There were many things I loved about this book. The author spares us gruesome details in relation to the attacks, and in some instances the act itself is done in a caring manner. He doesn’t limit his storytelling to a few main characters who tell the story and its impact on those around them. This is a book about a community that’s being terrorized, so there is a community of characters depicted throughout the book. Like many of us who are avid readers, I can usually get to a point in a story where I can predict the ending. Not so with Fingers Breadth. The book turned into something I never expected, a psychological mind twist, an immersion into the human condition and how people react to trauma, whether they are the victim of it or merely a spectator from a community perspective. The truly horrifying aspect of the book was the community response to what was taking place. Totally believable reactions of hatred, fear, violence, and the need to be part of what was going on by copying actions, or self inflicting injuries. The heinous act of mutilation becomes secondary, almost an afterthought, to the popular perceptions missing part of a digit evokes.
Bondage by the Bay
edited by M. Christian
Sizzler Editions [link to buy]
Rating: 3 out of 5 Paddles
Are you ready for a buffet catered by a chef with eclectic tastes? M. Christian’s Bondage by the Bay provides sensual appetizers to meaty entrées. There are a couple of sweet dessert stories as well as a couple of dishes I’d have rather left untouched. This is the double-edged sword of an anthology. I’m generally not fond of anthologies for a good reason. I don’t always like the writing material or styles of all the authors included. The more authors, the less likely I’m going to enjoy the anthology. The plus side of an anthology is I’m introduced to authors I haven’t read before and I’m able to discover a true gem.
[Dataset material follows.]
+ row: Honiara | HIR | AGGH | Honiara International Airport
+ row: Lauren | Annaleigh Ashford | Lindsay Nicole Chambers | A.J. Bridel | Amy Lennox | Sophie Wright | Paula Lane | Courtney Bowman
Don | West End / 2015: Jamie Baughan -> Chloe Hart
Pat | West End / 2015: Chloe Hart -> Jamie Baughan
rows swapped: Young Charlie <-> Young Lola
In Bondage by the Bay, the tying theme other than sex is that it revolves around San Francisco California. If the book was designed to perpetuate the image of San Francisco as a hedonist haven, it succeeded. Some of the stories were light and sweet. One that I found amusing and light was a couple celebrating their anniversary in a top flat. The Dom husband and the sub wife enjoyed a D/s interlude sans their children. The first few stories were a bit more intense with edge play and mind fuck tactics. I enjoy edge play as well as the mind fuck tactics. I was particularly delighted with the fear and terror play session. I did not enjoy the edge play where someone was repeatedly punched. I found it tasteless and a complete turn off. If I want to watch punching, I’ll tune into my favourite sport – UFC. Punching isn’t sexual nor is a turn on for me when applied to BDSM sexual play.